● **TASK REQUIREMENTS**
Lay out every one of the items below as a two-column CSV with the headers instruction and output. Give one row per item, with the item's text and its answer each in a single quoted field and line breaks replaced by spaces.

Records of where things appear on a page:
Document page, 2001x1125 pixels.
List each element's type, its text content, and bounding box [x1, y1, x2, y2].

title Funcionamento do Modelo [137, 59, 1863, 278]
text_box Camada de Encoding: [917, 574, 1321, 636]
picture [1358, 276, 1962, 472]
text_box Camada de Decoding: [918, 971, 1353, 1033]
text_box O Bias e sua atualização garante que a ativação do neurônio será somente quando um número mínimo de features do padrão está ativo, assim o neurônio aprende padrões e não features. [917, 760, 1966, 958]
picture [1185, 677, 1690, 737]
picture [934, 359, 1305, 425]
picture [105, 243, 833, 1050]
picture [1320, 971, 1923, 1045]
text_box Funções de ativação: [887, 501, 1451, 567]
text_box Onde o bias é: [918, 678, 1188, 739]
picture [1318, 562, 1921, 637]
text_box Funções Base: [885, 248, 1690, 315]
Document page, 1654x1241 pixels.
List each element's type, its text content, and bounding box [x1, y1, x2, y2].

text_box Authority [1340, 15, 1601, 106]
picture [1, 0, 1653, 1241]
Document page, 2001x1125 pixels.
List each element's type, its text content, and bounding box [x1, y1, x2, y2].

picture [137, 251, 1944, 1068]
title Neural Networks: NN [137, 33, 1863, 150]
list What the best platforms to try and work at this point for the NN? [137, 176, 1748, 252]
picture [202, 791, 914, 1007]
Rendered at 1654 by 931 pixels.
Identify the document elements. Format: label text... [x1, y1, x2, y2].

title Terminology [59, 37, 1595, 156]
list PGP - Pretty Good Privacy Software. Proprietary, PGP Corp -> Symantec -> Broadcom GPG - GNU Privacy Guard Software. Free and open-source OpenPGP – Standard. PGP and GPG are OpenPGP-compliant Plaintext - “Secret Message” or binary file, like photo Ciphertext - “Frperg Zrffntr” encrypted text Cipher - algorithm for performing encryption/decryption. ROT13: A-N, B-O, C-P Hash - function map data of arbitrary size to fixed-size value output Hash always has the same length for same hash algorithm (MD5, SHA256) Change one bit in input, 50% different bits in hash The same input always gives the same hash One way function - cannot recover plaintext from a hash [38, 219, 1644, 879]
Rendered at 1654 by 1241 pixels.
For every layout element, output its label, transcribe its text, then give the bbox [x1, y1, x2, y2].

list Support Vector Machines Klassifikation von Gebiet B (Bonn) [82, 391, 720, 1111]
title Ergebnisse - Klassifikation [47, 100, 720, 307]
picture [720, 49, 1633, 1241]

● **RIGHT ANSWER**
instruction,output
"Document page, 2001x1125 pixels. List each element's type, its text content, and bounding box [x1, y1, x2, y2].","title Funcionamento do Modelo [137, 59, 1863, 278] text_box Camada de Encoding: [917, 574, 1321, 636] picture [1358, 276, 1962, 472] text_box Camada de Decoding: [918, 971, 1353, 1033] text_box O Bias e sua atualização garante que a ativação do neurônio será somente quando um número mínimo de features do padrão está ativo, assim o neurônio aprende padrões e não features. [917, 760, 1966, 958] picture [1185, 677, 1690, 737] picture [934, 359, 1305, 425] picture [105, 243, 833, 1050] picture [1320, 971, 1923, 1045] text_box Funções de ativação: [887, 501, 1451, 567] text_box Onde o bias é: [918, 678, 1188, 739] picture [1318, 562, 1921, 637] text_box Funções Base: [885, 248, 1690, 315]"
"Document page, 1654x1241 pixels. List each element's type, its text content, and bounding box [x1, y1, x2, y2].","text_box Authority [1340, 15, 1601, 106] picture [1, 0, 1653, 1241]"
"Document page, 2001x1125 pixels. List each element's type, its text content, and bounding box [x1, y1, x2, y2].","picture [137, 251, 1944, 1068] title Neural Networks: NN [137, 33, 1863, 150] list What the best platforms to try and work at this point for the NN? [137, 176, 1748, 252] picture [202, 791, 914, 1007]"
"Rendered at 1654 by 931 pixels. Identify the document elements. Format: label text... [x1, y1, x2, y2].","title Terminology [59, 37, 1595, 156] list PGP - Pretty Good Privacy Software. Proprietary, PGP Corp -> Symantec -> Broadcom GPG - GNU Privacy Guard Software. Free and open-source OpenPGP – Standard. PGP and GPG are OpenPGP-compliant Plaintext - “Secret Message” or binary file, like photo Ciphertext - “Frperg Zrffntr” encrypted text Cipher - algorithm for performing encryption/decryption. ROT13: A-N, B-O, C-P Hash - function map data of arbitrary size to fixed-size value output Hash always has the same length for same hash algorithm (MD5, SHA256) Change one bit in input, 50% different bits in hash The same input always gives the same hash One way function - cannot recover plaintext from a hash [38, 219, 1644, 879]"
"Rendered at 1654 by 1241 pixels. For every layout element, output its label, transcribe its text, then give the bbox [x1, y1, x2, y2].","list Support Vector Machines Klassifikation von Gebiet B (Bonn) [82, 391, 720, 1111] title Ergebnisse - Klassifikation [47, 100, 720, 307] picture [720, 49, 1633, 1241]"